(Exercise text Opens)

Archaeologists have clearly distinguished two separate building periods based on the basilica's ruins. The Elenska Basilica's middle and western sections are older and constructed out of brick and crushed stones, whereas the more recent eastern section was built out of homogeneous bricks with thick grouts joined using red mortar. Analysis of the church's ruins, which are up to 8.5 m in height, has established that it was a three-naved basilica. The church's dimensions were 30.5 by 17 m. It featured a large apse in the centre, flanked by two smaller apses. The middle nave was divided into two squares by four identical columns. The narthex, which lay in the church's western section, accommodated a diaconicon and a prothesis. A baptisterium was located in the church's southern section. A 1.6 m wide defensive wall surrounded the church. Four rectangular defensive towers were located in each corner of the wall. The towers were almost identical in size and measured around 7.30 by 5.90 m. The defensive wall is thought to have been 6 to 8 m tall.

==History==
The Elensko area where the church is located (and which was the basis for its name) was known to have been inhabited in antiquity by a Thracian tribe Coelaletae, whсich around the 6th–5th century BC joined the Bessi state. The site is an ancient Thracian sanctuary. Thracologist Alexander Fol links the area's name (which he derives from the Slavic word елен elen, "deer") to an ancient legend about a deer who would descend from the Balkan Mountains on the same day every year to be ritually sacrificed by the native Thracians. Indeed, plenty of deer remains have been unearthed in the vicinity of the basilica. Another theory derives the name of the area from the Bulgarianized name of the Greeks, елини elini ("Hellenes"), explained by the church's construction in the early Byzantine period.

(Exercise text Closes)
(Extracted entries Opens)

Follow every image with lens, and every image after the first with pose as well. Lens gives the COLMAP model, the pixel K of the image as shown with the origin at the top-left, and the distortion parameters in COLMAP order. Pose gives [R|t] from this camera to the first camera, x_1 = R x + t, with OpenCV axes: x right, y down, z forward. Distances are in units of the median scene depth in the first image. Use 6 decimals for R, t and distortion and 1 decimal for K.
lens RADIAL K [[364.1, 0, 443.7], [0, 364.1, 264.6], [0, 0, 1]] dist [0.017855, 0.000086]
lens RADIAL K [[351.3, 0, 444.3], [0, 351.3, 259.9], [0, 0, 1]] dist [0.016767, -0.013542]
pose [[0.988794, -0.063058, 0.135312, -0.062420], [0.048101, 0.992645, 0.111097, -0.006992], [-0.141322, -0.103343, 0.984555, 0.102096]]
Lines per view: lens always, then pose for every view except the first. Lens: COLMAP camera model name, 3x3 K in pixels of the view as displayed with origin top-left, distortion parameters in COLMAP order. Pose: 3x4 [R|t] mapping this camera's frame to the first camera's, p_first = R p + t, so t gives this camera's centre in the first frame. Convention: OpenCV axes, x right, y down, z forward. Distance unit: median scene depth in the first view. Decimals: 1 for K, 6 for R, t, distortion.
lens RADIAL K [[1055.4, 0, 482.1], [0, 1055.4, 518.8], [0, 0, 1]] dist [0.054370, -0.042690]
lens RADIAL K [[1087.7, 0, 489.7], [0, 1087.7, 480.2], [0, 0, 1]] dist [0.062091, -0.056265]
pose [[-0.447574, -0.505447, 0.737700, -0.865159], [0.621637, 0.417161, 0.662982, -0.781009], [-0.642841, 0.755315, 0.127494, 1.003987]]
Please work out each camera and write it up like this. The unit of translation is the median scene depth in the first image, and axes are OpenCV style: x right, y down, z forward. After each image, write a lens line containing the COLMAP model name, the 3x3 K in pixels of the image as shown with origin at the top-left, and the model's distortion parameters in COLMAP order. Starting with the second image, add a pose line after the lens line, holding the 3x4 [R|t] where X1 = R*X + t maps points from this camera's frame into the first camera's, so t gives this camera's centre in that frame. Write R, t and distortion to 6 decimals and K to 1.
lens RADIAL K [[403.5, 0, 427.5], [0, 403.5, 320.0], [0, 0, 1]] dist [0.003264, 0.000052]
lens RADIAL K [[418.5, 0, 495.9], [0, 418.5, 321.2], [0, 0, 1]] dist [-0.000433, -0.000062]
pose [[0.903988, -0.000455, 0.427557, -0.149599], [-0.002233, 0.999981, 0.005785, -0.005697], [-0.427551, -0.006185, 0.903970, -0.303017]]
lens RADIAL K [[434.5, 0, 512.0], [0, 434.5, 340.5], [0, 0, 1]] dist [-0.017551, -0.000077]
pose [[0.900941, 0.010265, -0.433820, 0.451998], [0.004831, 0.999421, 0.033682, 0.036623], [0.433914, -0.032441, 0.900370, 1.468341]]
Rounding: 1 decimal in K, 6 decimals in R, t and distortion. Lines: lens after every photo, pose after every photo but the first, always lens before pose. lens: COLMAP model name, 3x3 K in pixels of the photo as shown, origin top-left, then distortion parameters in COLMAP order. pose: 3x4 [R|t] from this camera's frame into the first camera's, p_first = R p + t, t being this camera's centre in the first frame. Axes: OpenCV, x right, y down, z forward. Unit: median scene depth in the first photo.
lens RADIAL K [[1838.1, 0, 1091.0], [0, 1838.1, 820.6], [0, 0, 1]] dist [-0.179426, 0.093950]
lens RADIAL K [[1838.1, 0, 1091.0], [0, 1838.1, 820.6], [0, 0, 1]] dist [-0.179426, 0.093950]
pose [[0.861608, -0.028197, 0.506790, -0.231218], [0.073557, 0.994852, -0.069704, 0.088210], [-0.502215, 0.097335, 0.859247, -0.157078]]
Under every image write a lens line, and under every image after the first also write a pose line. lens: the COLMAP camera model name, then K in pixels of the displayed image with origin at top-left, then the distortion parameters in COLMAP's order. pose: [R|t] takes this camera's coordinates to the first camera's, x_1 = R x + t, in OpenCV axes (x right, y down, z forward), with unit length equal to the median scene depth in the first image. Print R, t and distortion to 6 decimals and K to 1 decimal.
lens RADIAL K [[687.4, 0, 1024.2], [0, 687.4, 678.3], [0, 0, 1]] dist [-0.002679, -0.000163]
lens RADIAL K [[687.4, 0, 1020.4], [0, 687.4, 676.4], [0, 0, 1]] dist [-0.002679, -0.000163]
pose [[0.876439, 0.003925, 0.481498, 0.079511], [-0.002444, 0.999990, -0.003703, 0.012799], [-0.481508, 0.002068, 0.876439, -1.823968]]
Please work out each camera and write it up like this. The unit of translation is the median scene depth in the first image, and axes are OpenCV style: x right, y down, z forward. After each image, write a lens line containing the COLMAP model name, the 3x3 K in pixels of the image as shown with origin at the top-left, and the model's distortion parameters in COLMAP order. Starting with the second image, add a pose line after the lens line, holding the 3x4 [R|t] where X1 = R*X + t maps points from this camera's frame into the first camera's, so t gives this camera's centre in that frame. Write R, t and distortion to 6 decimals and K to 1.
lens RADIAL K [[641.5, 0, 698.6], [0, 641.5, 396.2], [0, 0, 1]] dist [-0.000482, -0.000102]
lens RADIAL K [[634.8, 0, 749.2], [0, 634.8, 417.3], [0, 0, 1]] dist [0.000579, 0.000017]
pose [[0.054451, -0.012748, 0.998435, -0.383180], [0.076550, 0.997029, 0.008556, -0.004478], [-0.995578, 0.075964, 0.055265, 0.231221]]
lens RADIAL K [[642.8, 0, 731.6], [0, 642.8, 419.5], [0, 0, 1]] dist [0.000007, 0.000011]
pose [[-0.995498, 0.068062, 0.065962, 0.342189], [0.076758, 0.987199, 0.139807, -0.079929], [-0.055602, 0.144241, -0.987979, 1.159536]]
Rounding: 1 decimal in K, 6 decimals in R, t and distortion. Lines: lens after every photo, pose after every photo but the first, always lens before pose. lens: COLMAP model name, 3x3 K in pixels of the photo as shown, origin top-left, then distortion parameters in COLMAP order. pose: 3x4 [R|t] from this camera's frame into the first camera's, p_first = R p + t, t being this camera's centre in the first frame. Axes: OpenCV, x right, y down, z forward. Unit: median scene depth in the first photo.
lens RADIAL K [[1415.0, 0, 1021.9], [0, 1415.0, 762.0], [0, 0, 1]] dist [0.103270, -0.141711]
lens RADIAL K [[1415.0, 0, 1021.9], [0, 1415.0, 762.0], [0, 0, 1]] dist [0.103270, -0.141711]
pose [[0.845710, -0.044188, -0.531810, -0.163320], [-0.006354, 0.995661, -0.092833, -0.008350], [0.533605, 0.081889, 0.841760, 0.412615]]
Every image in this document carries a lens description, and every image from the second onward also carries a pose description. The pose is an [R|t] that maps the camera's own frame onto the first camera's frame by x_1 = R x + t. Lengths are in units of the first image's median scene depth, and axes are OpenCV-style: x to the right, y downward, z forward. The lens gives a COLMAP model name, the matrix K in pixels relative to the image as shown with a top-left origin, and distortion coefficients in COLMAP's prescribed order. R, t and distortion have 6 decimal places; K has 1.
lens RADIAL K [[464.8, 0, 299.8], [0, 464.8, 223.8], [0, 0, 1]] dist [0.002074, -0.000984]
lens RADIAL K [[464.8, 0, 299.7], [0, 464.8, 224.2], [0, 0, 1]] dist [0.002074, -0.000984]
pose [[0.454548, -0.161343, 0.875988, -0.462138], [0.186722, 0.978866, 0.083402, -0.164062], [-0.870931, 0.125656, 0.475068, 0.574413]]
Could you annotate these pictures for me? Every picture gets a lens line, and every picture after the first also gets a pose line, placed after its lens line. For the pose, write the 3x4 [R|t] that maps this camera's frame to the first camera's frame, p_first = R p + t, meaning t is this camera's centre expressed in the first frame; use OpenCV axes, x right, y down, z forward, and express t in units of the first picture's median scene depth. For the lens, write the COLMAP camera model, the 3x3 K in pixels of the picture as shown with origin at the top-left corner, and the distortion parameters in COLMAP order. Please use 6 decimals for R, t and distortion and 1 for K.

(Extracted entries Closes)

**Requirement:**
Carry on the text about the Elenska Basilica, starting after its last sentence.

**Result:**
It was built towards the end of the 5th century and rebuilt during the reign of Emperor Justinian the Great (527 - 565). The construction of the defensive fortress system is associated with the early Slavic attacks in the 6th - early 7th centuries on the Balkans. The Elenska Basilica was in active use during the Second Bulgarian Empire (11th–14th century) as a literary centre and an Eastern Orthodox monastery. A 13th-century literary work in Middle Bulgarian, the Pirdop Acts of the Apostles, may have been authored there, as a legend says it was discovered in the church's ruins in the 19th century. It remained in use until around 1700, when the local Ottoman forces under Yahya Pasha are thought to have purposefully destroyed it during a military campaign. The Ottomans reportedly bombarded the church with cannons and set it ablaze because they regarded the monks as rebellious.

The earliest archaeological research on the Elenska Basilica dates to the 1890s, when local teachers explored the ruins. Archaeologist Petar Mutafchiev conducted excavations in 1913 and published his findings in the article The Elenska Basilica in the vicinity of Pirdop. The church has only been slightly reconstructed since then. The basilica's ruins are in a satisfactory and stable condition, though the surrounding defensive wall has been mostly destroyed.